### Task details
An exact copy of each line below is needed, with no images in it.
═════ Supplied material ═════
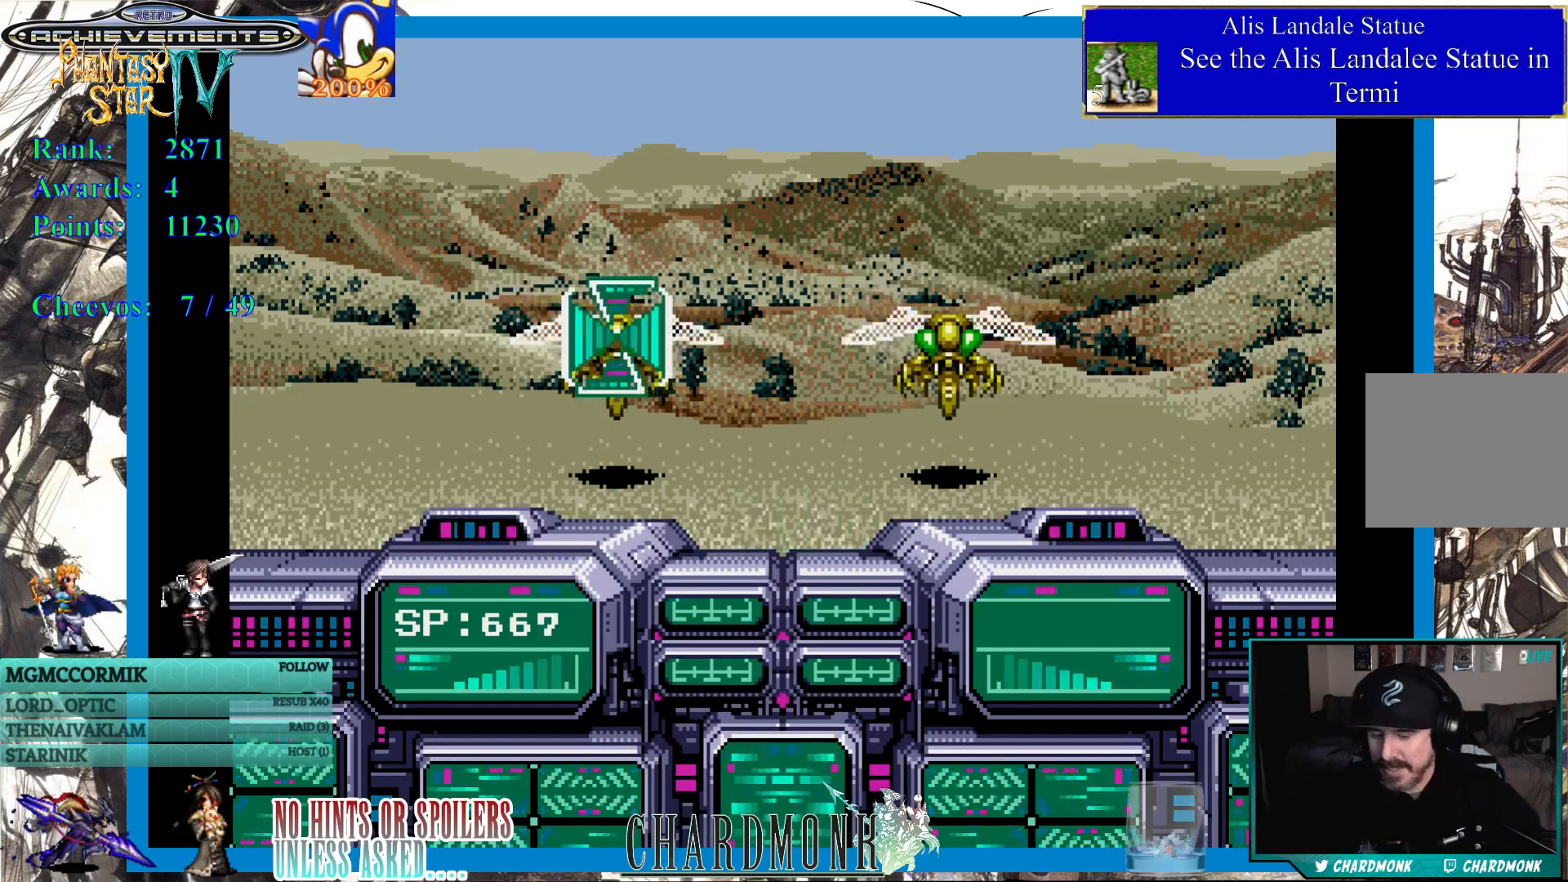
{"buttons": [], "left_stick": "center", "right_stick": "center", "events": []}
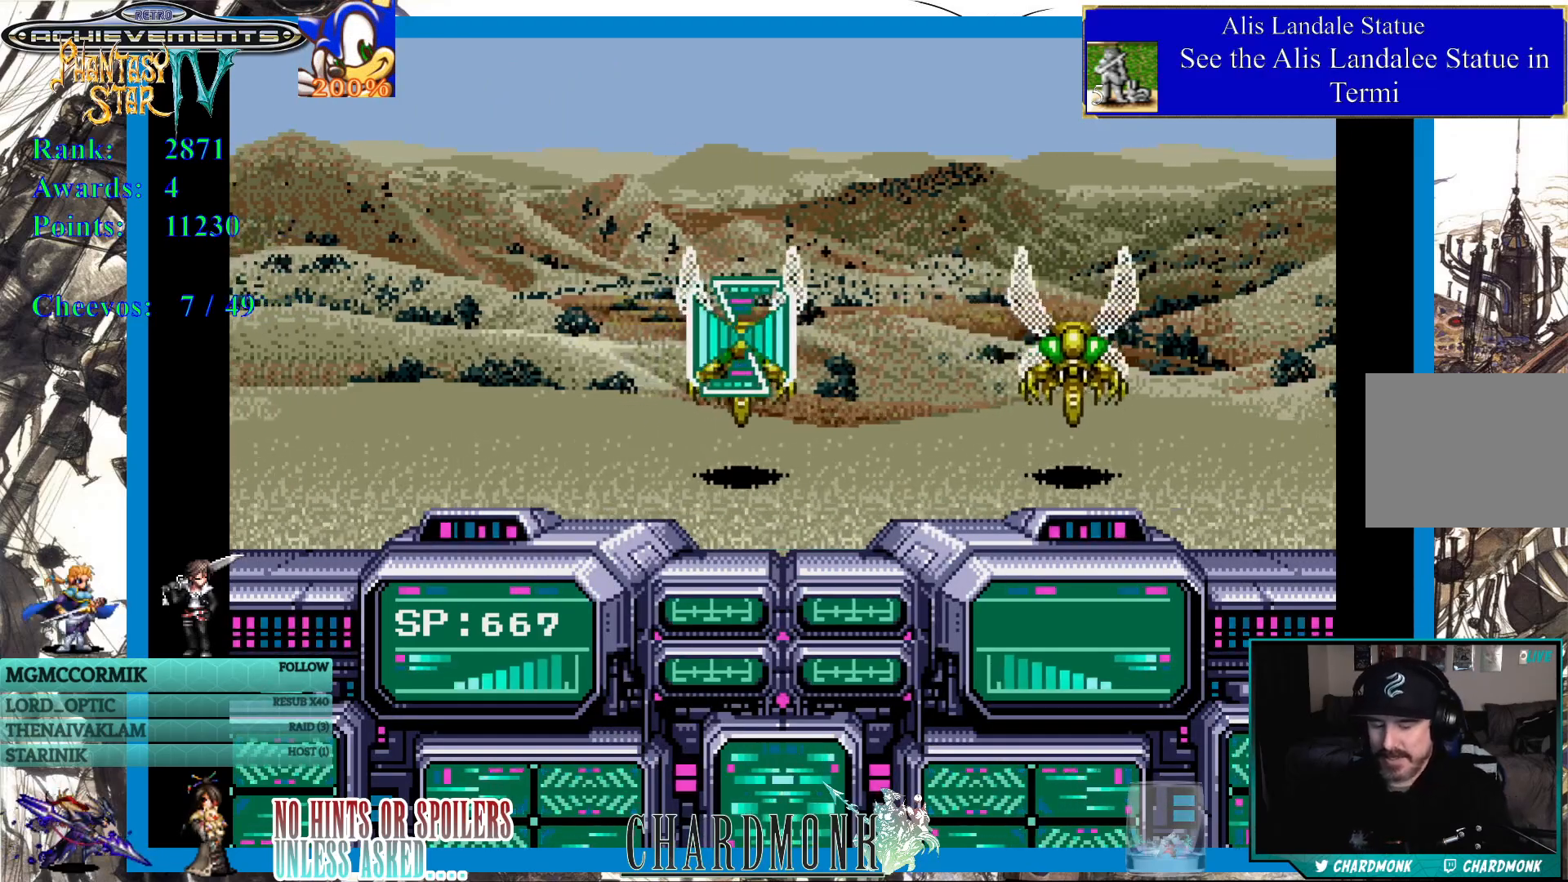
{"buttons": [], "left_stick": "center", "right_stick": "center", "events": []}
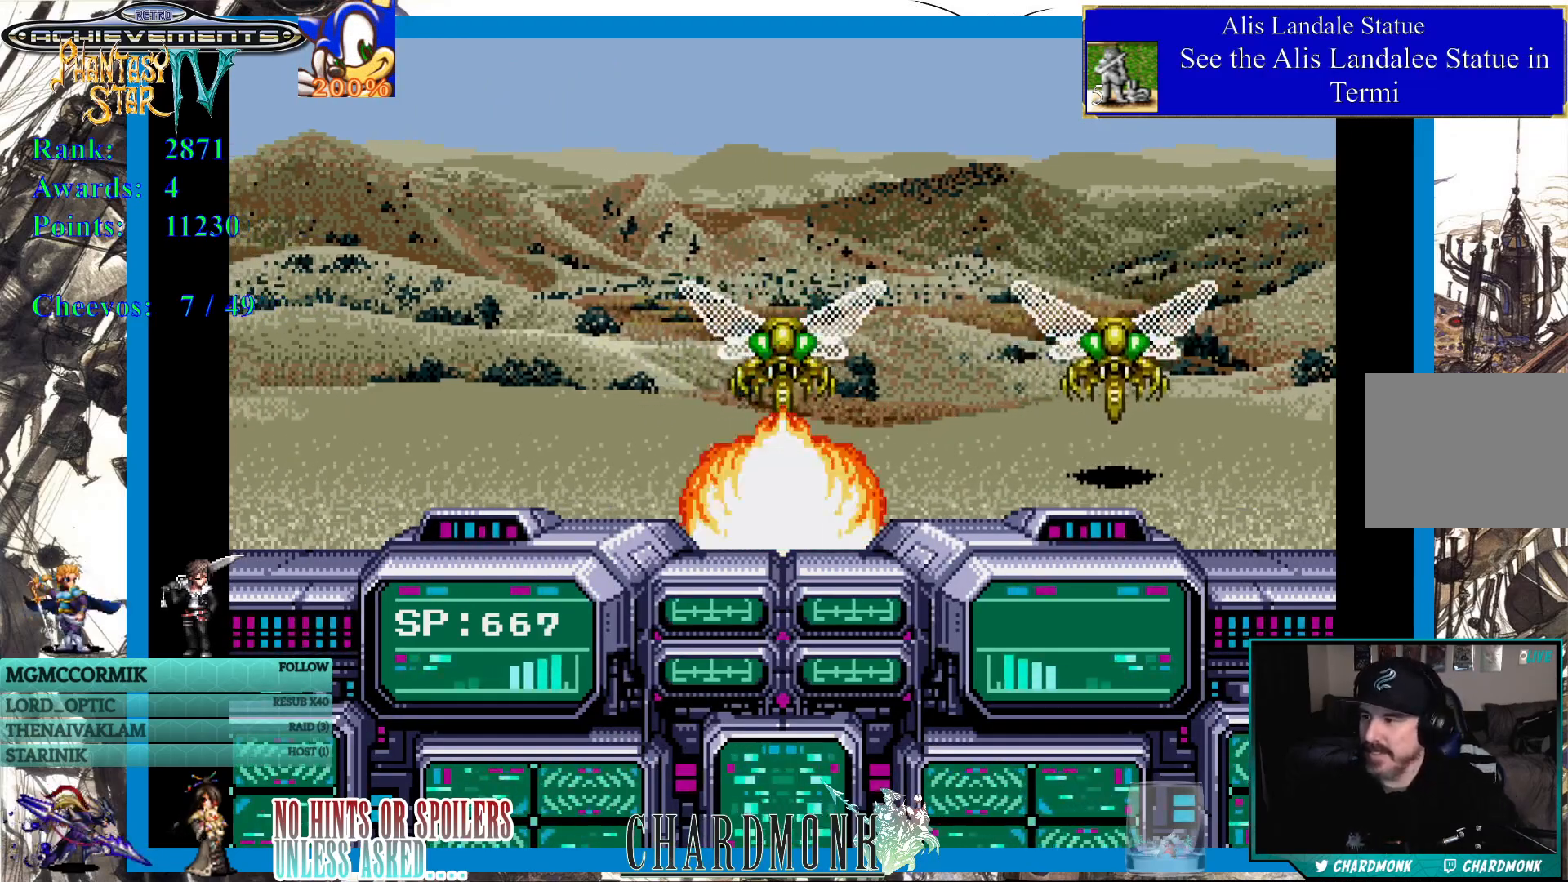
{"buttons": [], "left_stick": "center", "right_stick": "center", "events": []}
═════
### Your solution
{"buttons": [], "left_stick": "center", "right_stick": "center", "events": []}
{"buttons": [], "left_stick": "center", "right_stick": "center", "events": []}
{"buttons": [], "left_stick": "center", "right_stick": "center", "events": []}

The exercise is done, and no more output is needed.